“The danger of civilization, of course, is that you will piss away your life on nonsense.” This is how Jim Harrison begins the first of three novellas that comprise The Beast God forgot to Invent. In this novella, which shares its title with the book, we watch as an aging collector tries to locate, in all senses of the word, a once wealthy young friend who is torn out of society by a horrific accident. It is in this discovery of a creature, reduced to little more than id, virile and brain-damaged, that we find a life so abundant, that it could not possibly exist in civilization.
In language that undulates between the humorous and the visceral, we are presented with characters caught in the constant metamorphosis of changing identity. In the last of the three stories, entitled I Forgot to Go to Spain, a quixotic biographer finds that he has squandered the dreams of his younger self, and finds himself barely recognizable. In a moment of introspection he ponders “The language I was using to describe myself to myself might be radically askew.”

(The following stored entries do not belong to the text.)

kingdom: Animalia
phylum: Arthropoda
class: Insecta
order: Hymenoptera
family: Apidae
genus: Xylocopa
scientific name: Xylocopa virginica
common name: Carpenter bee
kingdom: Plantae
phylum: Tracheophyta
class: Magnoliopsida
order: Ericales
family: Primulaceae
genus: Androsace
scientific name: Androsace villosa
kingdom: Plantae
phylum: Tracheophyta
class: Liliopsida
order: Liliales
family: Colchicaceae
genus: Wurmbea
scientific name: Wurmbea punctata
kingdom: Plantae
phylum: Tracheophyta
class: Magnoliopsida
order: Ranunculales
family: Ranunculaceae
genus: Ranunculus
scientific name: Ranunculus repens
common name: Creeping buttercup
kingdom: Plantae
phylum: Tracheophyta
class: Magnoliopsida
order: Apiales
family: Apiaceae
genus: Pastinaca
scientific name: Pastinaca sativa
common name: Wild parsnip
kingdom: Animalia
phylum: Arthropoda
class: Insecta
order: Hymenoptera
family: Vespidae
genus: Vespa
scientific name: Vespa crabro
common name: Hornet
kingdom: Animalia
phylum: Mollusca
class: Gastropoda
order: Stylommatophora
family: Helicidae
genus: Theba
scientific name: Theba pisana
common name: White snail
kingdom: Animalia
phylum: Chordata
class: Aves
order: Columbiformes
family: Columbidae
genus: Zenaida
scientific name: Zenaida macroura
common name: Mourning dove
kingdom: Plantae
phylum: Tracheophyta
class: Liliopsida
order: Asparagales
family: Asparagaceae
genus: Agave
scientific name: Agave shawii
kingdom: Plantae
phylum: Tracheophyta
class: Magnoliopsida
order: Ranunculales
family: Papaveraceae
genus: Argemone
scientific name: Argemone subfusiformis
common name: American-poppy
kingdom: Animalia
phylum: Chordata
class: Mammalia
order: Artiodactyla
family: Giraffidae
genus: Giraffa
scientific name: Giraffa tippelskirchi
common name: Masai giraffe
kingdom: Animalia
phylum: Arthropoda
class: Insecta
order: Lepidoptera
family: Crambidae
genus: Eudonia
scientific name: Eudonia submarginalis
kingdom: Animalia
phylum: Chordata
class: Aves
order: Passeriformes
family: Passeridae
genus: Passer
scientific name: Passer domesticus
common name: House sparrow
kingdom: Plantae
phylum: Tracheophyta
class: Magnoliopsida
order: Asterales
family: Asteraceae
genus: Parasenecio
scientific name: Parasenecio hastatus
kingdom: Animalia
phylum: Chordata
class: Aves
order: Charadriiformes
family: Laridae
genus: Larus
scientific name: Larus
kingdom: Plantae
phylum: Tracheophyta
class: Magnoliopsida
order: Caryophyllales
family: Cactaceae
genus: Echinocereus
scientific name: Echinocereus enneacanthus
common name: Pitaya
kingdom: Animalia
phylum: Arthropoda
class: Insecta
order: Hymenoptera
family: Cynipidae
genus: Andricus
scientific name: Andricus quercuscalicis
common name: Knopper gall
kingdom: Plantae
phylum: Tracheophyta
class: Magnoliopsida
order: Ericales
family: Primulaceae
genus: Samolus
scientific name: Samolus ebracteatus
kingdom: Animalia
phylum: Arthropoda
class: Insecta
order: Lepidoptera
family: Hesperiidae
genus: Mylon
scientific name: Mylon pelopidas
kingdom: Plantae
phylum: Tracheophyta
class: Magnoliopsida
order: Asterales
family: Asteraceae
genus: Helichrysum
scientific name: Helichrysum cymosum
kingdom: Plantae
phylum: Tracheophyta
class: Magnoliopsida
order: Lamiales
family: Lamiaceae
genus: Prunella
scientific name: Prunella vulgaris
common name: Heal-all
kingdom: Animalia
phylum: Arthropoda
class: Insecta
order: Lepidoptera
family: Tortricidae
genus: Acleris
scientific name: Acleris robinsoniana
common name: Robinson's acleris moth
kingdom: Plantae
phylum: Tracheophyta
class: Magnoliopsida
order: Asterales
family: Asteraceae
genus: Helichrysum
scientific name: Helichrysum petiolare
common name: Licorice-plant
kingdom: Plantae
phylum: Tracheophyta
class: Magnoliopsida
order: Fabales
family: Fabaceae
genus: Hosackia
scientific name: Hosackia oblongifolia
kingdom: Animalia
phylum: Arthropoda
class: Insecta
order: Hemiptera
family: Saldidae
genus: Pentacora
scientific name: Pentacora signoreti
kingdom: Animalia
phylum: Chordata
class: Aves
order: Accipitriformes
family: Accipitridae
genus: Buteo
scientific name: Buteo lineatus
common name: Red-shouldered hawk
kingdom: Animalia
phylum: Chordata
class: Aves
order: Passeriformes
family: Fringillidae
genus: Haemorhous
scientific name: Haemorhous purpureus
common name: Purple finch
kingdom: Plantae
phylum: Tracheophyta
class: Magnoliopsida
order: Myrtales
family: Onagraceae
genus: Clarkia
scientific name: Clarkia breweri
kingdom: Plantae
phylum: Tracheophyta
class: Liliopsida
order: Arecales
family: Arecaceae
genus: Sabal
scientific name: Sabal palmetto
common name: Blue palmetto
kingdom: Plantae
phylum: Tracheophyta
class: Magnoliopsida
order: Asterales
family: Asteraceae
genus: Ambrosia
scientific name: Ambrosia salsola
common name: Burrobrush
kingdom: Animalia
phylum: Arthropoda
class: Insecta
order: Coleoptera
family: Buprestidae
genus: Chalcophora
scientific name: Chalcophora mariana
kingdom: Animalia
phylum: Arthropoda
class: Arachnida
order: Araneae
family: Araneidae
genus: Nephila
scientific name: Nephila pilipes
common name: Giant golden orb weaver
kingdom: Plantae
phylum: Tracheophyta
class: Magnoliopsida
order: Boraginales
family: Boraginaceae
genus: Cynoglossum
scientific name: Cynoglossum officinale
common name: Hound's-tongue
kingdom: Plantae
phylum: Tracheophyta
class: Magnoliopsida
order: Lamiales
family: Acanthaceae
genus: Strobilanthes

Jim Harrison writes from a place of such prodigious life and reverence, that reading him is to swim once again in some childhood memory, suddenly uncomplicated, unmoored from the lives we have led.
Those interested may also wish to look into Jim Harrison’s other works which range from fiction (The Woman Lit by Fireflies, Julip) to poetry (Returning to Earth, The Theory & Practice of Rivers and New Poems) to essays (Just Before Dark).